A large study of mothers and children carried out in Zimbabwe lends further support to the view that it is probably better for mothers with HIV infection to breastfeed exclusively rather than engage in mixed feeding, as children exposed to a mixture of breastfeeding and other forms of feeding are more than four times as likely to have become infected with HIV at the age of six months when compared to infants exclusively breastfed.
Can HIV mothers breast feed ?
The safest way to breastfeed in the first six months is to do so exclusively, without adding any other foods or fluids to the infant’s diet. Such additions are not needed and may cause gut infections that could increase the risk of HIV transmission. Early introduction of non-human milks and solid foods should be strongly discouraged because it increases the risk of HIV infection for babies of HIV-positive women and the risk of diarrhea and respiratory infections for all babies.
HIV passes via breastfeeding to about 14 percent of infants born to HIV-infected women. This rate of transmission is thought to be influenced by breastfeeding patterns, maternal viremia, malaria and timing of the infection.
There is evidence that the risk of transmission continues as long as the infant is breastfed. The risk of death due to replacement feeding is greatest in the first few months and becomes lower later on. Some mothers may choose to stop breastfeeding early and introduce breast milk substitutes as soon as an available replacement method becomes safer. The optimal time for introducing substitutes is not known and varies with the situation.
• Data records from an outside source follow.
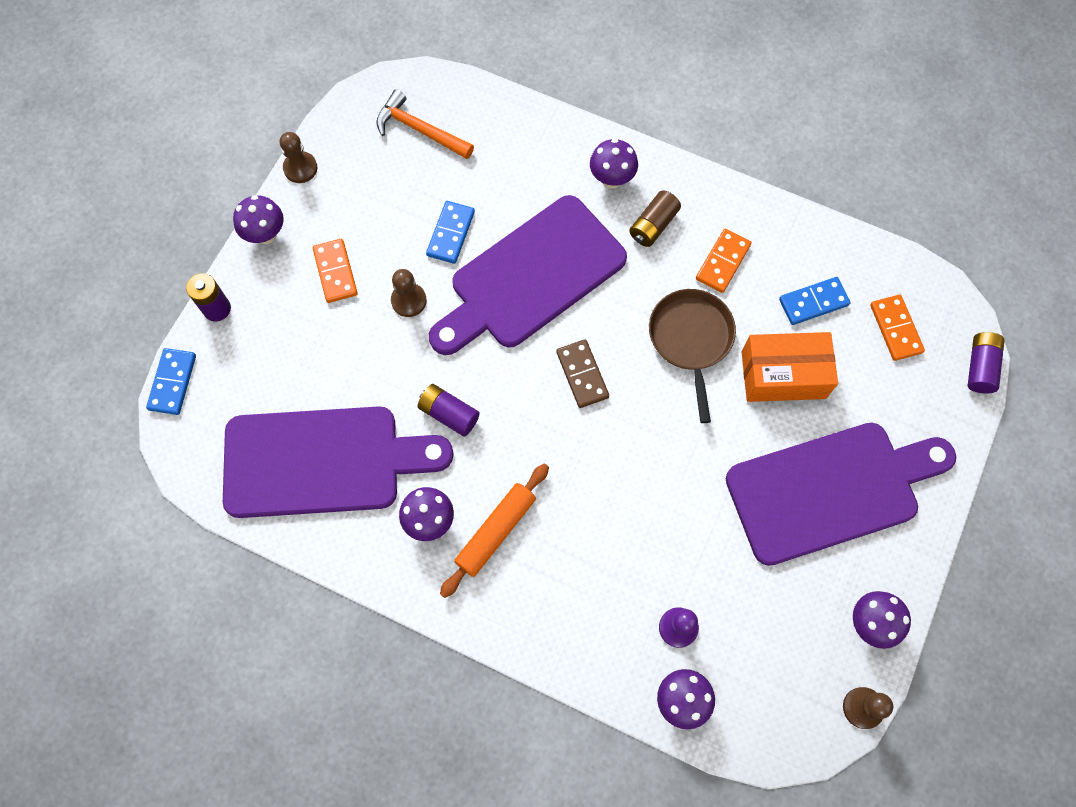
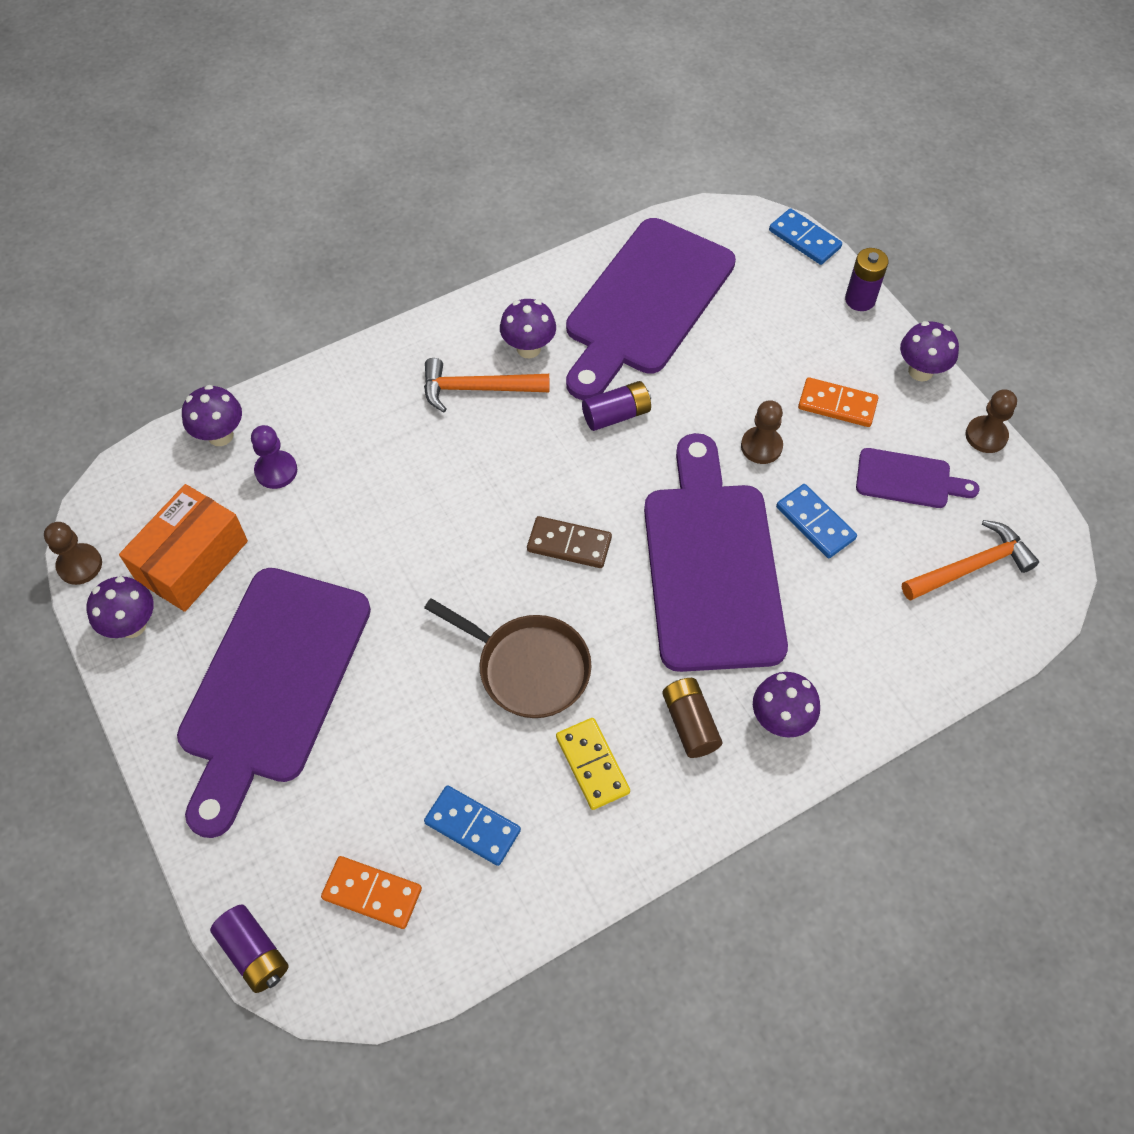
camera: 125 degrees right, 10 degrees down
(373, 197) = (908, 479): none -> purple cutting board
(496, 532) = (477, 389): orange rolling pin -> orange hammer
(722, 262) = (592, 764): orange domino -> yellow domino
(783, 375) = (419, 730): orange box -> orange box (192, 560)
(813, 302) = (472, 826): blue domino -> blue domino turned 75 degrees counterclockwise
Why is Mothers’ Milk recommended ?
- Firstly, alternatives to breastfeeding are often neither affordable nor safe. In many countries, where the cost of locally available formula exceeds the average household’s income, families cannot buy sufficient supplies of breast milk substitutes, leading to over dilution, underfeeding or substitution with dangerous alternatives. Even non-milk liquids like water or juice are likely to increase the risk of HIV transmission
- Secondly, artificial feeding roughly triples the risk of infant death in environments, where most infants’ deaths are due to infectious diseases such as diarrhea and pneumonia, where hygiene and sanitation are often poor and where access to adequate health care is limited.
- Lastly, researches show that breastfeeding appears to slow the progression of the disease . A study of both HIV-positive and HIV-negative mothers identified a factor in human milk that inhibits the binding of HIV to specific receptor sites on human T-cells in the laboratory, thus potentially inhibiting the virus from taking hold in the baby.
However, the best way to protect children from HIV is to help women avoid HIV infection.